I've set up a primitive ring server with the following routes:

(defn translate
  [json]
  "Translated JSON")

(defn process-translate
  [req]
  (println req)
  (if-let [body (:body req)]
    {:status 200 :headers {"Content-Type" "application/text" "Character-Encoding" "utf8"} :body (translate body)}
    (default-malformed-response)))

(defroutes mercator-server
  (GET "/" [] "mercator-server version 0.0.1")
  (POST "/translate" req (process-translate req))
  (POST "/translate/" req (process-translate req)))
When I pass in a well-formed JSON body, the request returns 200 and the expected body text. However, when I pass in a malformed JSON body, rather than returning the expected 400 status, I keep getting a 404 from the server. I'm using the wrap-json-body middleware, so a malformed json body should return a nil from (:body req), but somehow, ring seems to bounce the request back with a 404 before it even gets to the process-translate call.

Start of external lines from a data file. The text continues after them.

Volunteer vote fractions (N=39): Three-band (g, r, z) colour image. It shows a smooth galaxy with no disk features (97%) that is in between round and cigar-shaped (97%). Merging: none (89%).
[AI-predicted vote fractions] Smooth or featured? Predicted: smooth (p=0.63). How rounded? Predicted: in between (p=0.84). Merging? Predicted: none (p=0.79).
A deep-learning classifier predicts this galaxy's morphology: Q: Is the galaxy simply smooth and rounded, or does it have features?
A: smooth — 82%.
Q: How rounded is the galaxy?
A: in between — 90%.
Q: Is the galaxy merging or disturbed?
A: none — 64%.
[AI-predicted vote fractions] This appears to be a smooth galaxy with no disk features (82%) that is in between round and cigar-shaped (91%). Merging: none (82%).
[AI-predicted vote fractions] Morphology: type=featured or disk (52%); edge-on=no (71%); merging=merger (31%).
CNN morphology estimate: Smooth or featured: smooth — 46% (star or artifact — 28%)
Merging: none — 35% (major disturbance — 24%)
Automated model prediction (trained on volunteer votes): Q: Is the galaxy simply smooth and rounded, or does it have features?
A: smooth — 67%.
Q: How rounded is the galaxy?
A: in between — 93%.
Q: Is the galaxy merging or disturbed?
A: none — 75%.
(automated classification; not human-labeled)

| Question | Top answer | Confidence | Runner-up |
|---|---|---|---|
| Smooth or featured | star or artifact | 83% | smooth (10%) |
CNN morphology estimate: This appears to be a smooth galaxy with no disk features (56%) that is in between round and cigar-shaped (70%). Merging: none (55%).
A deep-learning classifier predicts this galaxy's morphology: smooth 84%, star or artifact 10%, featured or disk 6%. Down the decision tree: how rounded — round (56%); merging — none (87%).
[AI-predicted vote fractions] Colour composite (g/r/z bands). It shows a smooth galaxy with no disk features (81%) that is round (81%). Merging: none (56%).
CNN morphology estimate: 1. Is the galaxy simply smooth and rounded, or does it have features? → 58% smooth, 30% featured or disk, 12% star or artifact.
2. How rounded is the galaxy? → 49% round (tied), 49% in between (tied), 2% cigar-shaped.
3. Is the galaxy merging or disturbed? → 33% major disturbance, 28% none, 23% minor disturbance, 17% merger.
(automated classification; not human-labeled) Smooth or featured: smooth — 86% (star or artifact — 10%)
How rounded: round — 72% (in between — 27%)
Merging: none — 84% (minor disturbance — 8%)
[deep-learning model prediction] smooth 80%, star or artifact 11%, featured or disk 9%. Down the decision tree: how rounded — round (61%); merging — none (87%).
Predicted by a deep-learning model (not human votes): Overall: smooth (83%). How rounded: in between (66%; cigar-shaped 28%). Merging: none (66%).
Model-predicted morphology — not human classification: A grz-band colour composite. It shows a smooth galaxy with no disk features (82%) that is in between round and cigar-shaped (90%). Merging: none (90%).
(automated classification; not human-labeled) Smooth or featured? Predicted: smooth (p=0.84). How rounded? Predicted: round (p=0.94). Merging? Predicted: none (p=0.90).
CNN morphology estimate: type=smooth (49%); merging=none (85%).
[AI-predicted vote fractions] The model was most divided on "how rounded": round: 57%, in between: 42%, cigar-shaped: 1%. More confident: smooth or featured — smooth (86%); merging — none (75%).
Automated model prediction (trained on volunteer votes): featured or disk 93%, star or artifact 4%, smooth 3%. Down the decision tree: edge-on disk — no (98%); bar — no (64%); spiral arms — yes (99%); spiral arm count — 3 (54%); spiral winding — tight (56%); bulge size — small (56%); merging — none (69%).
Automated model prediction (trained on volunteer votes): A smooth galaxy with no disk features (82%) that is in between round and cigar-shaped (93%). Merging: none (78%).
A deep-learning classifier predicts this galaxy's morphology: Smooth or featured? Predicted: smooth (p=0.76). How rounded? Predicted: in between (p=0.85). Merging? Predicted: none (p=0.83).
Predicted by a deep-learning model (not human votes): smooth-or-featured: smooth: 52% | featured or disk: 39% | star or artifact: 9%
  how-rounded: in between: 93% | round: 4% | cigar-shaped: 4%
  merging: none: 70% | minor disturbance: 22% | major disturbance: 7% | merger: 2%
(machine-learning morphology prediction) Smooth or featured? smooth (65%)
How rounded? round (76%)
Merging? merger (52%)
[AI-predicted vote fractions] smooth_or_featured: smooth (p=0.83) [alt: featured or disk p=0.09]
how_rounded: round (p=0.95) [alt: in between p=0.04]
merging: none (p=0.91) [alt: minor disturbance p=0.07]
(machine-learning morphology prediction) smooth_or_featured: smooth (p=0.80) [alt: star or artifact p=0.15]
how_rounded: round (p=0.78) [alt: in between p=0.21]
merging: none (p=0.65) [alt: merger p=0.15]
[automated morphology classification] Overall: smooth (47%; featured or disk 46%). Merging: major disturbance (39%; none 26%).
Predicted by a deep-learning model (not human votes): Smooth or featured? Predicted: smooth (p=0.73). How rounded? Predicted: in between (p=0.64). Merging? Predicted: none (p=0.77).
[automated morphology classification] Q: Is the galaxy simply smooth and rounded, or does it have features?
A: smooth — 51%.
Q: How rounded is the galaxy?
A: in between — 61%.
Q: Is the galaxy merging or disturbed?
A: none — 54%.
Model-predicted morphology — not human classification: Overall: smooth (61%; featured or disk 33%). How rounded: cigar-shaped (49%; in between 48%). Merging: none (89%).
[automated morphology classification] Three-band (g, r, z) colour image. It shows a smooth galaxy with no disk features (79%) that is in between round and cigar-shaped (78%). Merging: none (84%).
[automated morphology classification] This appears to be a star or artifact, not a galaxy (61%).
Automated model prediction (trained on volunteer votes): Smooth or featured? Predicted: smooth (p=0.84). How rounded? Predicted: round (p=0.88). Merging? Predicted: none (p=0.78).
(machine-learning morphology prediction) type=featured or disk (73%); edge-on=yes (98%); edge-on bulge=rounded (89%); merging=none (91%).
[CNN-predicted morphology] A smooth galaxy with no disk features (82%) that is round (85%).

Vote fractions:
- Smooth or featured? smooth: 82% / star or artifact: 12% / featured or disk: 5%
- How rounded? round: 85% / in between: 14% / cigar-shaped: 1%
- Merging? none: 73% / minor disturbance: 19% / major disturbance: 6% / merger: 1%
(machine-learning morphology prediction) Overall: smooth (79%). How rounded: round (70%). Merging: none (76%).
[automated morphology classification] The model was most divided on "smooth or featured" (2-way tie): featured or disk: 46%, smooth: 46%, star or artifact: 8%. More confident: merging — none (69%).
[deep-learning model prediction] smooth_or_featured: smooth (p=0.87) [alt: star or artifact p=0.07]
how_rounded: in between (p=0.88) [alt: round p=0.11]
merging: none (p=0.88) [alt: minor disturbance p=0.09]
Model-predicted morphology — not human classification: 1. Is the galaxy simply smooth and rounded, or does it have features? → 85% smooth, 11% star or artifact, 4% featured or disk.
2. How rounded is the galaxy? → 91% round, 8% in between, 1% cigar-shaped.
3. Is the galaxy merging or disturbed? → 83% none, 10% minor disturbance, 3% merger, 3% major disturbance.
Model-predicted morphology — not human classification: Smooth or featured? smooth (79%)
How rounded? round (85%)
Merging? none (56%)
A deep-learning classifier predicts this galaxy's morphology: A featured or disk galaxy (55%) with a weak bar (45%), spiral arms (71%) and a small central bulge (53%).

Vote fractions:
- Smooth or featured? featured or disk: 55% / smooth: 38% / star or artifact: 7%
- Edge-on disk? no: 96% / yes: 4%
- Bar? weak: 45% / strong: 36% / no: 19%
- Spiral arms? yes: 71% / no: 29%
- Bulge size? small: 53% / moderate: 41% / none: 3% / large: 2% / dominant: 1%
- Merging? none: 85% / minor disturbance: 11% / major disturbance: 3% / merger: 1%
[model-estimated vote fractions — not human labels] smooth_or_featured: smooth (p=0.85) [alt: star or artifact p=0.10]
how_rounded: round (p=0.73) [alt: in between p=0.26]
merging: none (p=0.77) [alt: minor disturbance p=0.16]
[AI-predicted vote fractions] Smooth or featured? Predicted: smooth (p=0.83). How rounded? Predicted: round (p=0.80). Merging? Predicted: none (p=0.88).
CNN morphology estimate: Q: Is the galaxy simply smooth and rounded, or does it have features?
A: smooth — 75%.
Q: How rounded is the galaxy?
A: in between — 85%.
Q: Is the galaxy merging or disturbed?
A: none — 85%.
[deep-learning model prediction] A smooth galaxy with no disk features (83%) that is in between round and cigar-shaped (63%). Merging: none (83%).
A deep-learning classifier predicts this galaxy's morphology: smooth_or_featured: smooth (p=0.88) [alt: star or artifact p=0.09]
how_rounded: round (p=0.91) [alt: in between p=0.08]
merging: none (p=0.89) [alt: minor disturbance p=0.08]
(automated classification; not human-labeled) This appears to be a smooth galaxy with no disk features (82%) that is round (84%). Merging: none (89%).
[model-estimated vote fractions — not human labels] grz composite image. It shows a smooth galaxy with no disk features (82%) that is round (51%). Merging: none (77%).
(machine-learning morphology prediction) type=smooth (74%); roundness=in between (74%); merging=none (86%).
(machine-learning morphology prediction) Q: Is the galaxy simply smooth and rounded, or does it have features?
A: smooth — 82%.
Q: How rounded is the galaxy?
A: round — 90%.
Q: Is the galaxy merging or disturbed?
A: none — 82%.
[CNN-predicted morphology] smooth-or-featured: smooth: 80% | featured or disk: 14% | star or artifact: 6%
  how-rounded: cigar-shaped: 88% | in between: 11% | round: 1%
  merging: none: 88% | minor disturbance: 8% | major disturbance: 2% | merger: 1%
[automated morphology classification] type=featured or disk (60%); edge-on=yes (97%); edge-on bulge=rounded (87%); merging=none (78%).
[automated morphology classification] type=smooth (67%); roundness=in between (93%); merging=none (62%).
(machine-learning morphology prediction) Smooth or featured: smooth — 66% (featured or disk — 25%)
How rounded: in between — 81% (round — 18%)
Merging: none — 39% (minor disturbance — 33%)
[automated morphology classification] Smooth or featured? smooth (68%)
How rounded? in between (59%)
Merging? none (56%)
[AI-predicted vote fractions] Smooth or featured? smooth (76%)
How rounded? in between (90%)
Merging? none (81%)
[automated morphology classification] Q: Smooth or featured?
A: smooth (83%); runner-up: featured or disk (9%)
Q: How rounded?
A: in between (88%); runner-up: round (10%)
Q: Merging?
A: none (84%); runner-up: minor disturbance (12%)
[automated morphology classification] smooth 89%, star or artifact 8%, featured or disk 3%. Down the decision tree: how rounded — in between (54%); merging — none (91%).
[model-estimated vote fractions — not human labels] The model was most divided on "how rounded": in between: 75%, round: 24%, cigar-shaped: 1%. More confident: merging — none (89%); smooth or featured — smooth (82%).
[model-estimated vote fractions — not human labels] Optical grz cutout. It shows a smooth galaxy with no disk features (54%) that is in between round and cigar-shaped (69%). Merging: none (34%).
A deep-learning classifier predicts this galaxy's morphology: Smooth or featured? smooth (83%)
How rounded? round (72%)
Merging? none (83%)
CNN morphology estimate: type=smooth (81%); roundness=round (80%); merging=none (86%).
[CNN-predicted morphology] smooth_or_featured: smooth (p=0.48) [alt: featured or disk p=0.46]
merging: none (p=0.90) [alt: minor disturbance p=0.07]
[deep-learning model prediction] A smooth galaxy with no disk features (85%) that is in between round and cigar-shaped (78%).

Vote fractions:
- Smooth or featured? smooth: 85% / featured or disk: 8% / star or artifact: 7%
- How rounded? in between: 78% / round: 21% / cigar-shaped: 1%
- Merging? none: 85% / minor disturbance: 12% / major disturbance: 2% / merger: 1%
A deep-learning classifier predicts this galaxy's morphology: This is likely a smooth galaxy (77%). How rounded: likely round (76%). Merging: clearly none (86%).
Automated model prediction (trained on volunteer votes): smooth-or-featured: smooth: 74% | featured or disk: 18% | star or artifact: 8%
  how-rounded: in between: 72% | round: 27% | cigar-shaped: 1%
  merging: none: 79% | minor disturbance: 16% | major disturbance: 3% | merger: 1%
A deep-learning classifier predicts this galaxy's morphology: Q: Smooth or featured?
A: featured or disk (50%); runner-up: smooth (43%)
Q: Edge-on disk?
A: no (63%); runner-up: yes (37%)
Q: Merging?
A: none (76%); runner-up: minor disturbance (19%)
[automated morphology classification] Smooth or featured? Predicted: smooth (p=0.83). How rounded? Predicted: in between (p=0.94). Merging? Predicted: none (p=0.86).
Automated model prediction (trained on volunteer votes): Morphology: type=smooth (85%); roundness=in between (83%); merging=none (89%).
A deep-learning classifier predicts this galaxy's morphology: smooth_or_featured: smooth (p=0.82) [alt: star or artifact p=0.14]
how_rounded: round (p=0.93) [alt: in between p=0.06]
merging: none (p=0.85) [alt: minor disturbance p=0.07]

How do I get the handler to return a 400 status?

jumar14:02:32

If you return nil from a route handler it gets translated into 404 status

fadrian14:02:11

Thanks for that, good to know. I've now also added the :malformed-response option to my wrap-json-body middleware and made sure the handler is NOT returning nil for a bad string:

(defn wrap-json-body [handler]
  (fn [request]
    (handler (json-body-request request {:keywords? true :malformed-response default-malformed-response}))))

(defn translate
  [json]
  "Translated JSON")

(defn process-translate
  [req]
  (println "In process-translate:" req)
  (if-let [body (:body req)]
    {:status 200 :headers {"Content-Type" "application/text" "Character-Encoding" "utf8"} :body (translate body)}
    "Bad body"))

(defroutes mercator-server
  (GET "/" [] "mercator-server version 0.0.1")
  (POST "/translate" req (process-translate req))
  (POST "/translate/" req (process-translate req)))
However, the middleware still seems to be returning a 404 status before even getting to the process-translate function.

fadrian15:02:52

I've also read the code of wrap-json-body, and I shouldn't even have to add the :malformed-response default-malformed-response option, because the code supposedly defaults to returning that. But for some reason, it's returning a 404.

jumar15:02:13

@U0DTU8J83 I'm not sure what is this wrap-json-body in your code. We are using this standard middleware like this: https://github.com/jumarko/clojure-experiments/blob/master/src/clojure_experiments/ring/server.clj#L9-L12

(defn wrap [handler]
  (-> handler
      wrap-json-response
      (wrap-json-body {:keywords? true})))
When you try to run this code it should work as expected:
curl -i -H 'Content-Type: application/json' -d '{a}' 

HTTP/1.1 400 Bad Request
Date: Wed, 23 Feb 2022 15:16:58 GMT
Content-Type: text/plain
Transfer-Encoding: chunked
Server: Jetty(9.4.36.v20210114)

Malformed JSON in request body.%                                                                                                                                                                                                             


curl -i -H 'Content-Type: application/json' -d '{}' 

HTTP/1.1 200 OK
Date: Wed, 23 Feb 2022 15:18:31 GMT
Content-Type: application/text
Character-Encoding: utf8
Transfer-Encoding: chunked
Server: Jetty(9.4.36.v20210114)

Translated JSON% 

fadrian15:02:52

Doing it that way works. I have no idea why it works when the other code didn't, but thank you for that suggestion.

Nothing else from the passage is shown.